# knit shops in Lawrence Kansas?



## kknit (May 22, 2011)

I am heading to Lawrence Kansas from Nebraska this weekend for my son't college football game. Does anyone know of any yarn shops in Lawrence. I should have time to browse since the game is in the evening. Thanks, you can pm if you want to.

karenknit


----------



## ompuff (Apr 9, 2011)

ksemisch said:


> I am heading to Lawrence Kansas from Nebraska this weekend for my son't college football game. Does anyone know of any yarn shops in Lawrence. I should have time to browse since the game is in the evening. Thanks, you can pm if you want to.
> 
> karenknit


There is a wonderful yarn shop in Lawrence; I was there once. Can't remember the name but well worth a visit.


----------



## Colorado knits (Jul 6, 2011)

Yes, yes.

Yarn Barn of Kansas, Inc.
930 Massachusetts Street
Lawrence, KS 66044

http://www.yarnbarn-ks.com/

I have not been there but have ordered online. They have wonderful customer service and have a good reputation.

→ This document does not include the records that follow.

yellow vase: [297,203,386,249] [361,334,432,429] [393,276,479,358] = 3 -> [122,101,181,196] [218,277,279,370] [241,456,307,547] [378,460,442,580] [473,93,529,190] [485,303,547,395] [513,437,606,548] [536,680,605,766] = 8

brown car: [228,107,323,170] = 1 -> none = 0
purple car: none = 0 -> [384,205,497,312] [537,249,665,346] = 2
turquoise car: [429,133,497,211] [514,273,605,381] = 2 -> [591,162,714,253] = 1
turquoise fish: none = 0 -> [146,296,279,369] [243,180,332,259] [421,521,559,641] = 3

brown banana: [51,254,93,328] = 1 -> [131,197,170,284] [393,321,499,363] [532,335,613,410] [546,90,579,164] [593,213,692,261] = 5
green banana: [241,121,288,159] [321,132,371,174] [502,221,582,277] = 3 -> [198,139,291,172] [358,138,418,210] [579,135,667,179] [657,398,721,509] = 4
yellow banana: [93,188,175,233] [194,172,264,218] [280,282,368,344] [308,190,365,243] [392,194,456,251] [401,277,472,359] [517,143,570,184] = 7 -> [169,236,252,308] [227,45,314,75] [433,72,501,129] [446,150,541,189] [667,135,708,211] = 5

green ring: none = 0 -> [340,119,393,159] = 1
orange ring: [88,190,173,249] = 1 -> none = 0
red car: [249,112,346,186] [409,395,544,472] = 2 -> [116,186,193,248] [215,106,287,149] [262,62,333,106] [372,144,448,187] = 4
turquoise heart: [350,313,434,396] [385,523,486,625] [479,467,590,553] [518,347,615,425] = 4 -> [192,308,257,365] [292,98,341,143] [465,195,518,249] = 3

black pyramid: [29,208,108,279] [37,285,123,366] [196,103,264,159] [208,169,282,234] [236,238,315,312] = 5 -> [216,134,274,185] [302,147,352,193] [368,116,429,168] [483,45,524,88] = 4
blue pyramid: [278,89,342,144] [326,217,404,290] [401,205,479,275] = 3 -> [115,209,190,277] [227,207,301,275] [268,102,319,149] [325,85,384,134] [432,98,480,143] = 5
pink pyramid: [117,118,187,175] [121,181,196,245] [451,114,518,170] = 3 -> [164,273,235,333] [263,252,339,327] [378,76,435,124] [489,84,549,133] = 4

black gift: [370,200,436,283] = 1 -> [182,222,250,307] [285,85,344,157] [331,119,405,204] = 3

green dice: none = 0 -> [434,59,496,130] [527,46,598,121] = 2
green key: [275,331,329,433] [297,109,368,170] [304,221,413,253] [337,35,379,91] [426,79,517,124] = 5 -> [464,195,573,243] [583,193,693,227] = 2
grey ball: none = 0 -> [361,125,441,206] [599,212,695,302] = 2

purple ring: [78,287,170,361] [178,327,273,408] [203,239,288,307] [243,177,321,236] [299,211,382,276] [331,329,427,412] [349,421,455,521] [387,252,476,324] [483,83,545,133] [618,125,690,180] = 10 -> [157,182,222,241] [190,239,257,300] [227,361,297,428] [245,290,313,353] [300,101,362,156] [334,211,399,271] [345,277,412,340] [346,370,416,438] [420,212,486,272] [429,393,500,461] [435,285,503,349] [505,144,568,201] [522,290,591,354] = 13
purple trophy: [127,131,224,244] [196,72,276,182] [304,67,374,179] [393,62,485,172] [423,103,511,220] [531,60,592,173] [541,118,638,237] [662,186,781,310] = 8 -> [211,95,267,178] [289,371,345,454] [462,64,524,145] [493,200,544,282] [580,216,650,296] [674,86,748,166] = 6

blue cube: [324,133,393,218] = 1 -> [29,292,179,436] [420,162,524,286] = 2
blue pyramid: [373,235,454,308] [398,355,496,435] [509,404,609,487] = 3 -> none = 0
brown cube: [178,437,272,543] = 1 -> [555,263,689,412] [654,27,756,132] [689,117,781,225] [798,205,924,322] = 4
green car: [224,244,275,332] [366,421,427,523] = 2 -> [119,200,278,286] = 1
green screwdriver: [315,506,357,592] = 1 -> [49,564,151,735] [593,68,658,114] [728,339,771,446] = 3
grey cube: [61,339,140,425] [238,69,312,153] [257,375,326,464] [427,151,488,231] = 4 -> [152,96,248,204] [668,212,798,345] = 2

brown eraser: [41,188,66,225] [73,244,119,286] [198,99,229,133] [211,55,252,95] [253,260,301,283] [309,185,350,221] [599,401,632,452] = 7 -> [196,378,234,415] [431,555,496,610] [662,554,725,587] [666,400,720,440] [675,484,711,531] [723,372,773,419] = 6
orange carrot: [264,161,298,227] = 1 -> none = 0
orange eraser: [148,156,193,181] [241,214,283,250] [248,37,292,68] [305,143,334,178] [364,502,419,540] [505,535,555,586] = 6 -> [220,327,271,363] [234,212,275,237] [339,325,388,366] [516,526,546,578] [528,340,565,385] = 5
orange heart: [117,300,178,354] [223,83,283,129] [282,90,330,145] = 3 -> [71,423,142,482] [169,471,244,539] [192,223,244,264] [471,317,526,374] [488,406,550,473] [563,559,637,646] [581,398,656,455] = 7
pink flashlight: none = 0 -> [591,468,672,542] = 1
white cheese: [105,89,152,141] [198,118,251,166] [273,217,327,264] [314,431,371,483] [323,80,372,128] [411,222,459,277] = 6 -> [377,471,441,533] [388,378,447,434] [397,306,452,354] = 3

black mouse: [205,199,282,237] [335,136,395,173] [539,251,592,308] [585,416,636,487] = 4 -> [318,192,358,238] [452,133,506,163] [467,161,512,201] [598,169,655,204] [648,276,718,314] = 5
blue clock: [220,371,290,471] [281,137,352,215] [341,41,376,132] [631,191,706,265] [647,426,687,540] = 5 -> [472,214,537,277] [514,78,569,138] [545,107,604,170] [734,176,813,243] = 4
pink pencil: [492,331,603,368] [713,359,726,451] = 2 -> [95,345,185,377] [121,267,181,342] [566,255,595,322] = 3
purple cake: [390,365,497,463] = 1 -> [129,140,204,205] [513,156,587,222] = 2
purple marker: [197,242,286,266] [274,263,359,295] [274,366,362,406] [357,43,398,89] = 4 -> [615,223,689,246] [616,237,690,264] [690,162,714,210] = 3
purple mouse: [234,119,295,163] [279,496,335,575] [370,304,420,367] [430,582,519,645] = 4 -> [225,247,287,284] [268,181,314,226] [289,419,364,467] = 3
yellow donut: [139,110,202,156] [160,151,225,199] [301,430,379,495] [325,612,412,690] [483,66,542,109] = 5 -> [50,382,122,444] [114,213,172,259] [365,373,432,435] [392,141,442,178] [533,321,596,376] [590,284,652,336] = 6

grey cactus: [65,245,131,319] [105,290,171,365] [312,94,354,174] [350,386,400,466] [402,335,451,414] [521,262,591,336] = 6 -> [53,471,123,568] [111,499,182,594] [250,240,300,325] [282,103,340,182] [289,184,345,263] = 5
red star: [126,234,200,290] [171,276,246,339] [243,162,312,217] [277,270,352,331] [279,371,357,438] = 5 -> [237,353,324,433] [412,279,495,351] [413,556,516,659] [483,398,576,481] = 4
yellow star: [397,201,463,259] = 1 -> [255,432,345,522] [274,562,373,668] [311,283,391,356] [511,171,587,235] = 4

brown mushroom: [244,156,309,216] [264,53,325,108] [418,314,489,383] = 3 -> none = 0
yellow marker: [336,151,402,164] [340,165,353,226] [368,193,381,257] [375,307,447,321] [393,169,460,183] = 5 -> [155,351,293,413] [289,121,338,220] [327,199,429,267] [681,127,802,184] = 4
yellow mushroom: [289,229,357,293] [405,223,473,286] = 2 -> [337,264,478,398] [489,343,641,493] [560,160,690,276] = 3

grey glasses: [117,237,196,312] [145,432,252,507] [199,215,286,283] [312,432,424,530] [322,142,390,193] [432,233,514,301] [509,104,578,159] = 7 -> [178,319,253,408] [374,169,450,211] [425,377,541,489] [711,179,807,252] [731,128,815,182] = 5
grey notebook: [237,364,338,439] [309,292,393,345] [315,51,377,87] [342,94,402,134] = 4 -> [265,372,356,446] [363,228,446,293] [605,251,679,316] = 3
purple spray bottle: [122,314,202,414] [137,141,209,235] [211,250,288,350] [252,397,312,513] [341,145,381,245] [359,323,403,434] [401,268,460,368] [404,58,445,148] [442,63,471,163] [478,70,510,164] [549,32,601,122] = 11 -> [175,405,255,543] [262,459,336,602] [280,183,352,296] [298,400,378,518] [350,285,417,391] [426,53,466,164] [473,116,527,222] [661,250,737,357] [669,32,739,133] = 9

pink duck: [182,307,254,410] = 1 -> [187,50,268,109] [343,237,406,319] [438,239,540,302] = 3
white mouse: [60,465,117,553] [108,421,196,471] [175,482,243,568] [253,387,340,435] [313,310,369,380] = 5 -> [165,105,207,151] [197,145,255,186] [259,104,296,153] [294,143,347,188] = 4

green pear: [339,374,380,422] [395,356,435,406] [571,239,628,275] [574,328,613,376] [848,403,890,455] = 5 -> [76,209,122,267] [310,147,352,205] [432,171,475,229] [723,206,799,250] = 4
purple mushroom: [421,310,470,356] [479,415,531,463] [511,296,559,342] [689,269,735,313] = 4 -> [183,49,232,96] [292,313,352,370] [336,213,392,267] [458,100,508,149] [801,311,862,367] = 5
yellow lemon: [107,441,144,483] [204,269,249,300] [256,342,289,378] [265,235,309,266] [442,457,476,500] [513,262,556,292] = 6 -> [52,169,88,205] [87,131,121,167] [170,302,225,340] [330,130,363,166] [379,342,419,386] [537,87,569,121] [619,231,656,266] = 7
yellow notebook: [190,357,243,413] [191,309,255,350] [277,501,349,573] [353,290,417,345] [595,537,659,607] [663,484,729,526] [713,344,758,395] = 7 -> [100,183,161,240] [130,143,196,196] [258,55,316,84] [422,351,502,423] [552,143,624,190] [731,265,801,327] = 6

Let us know if you go there and what you think of them.

I will PM you too in case you don't get back to this message.


----------



## shelindo (Jul 1, 2011)

The Yarn Barn is WONDERFUL! I live in a suburb of Kansas City and would drive with my Mom to Lawrence (35 miles) for her to shop there. A lovely sensory experience as well as a great shopping experience! 
Gaynell


----------



## Joan Welsh (Jan 30, 2011)

I'm also here in Ne and going to Lawrence in Oct for the Maple Leaf Festival in Baldwin City I guess I'll have to check out The Yarn Barn.


----------



## Bety (Apr 6, 2011)

Yes, I enjoyed shopping at the Yarn Barn. They always had a big booth at Stitches. They put out a catalog. On the way to Arizona we made our route to go though Lawrence so I could shop there. I expected a huge barn someplace, but instead it was a neat store right downtown. I was glad that I had booked a hotel in Lawrence so I could spend lots of time there. It was a great expereince.


----------



## judsretired (Apr 14, 2011)

I am about 190 miles from there and go to the Yarn Barn every time we go to KC. They have lots of yarn and if you don't see what you want ask them. They told me they have the whole basement and the basement of the next building full of yarn. Great shop.


----------



## dragonfliee (Aug 5, 2011)

Yes I live in KC but used to live in Linwood, Ks. My children were in a stroller when I started shopping at the Yarn Barn. It is just the most wonderful place. And the owner Susan and her husband will treat you like family.


----------



## socknut (Mar 1, 2011)

Yarn Barn on Mass St!! I have been getting yarn from this shop since the 70's. Great shop and very helpful.


----------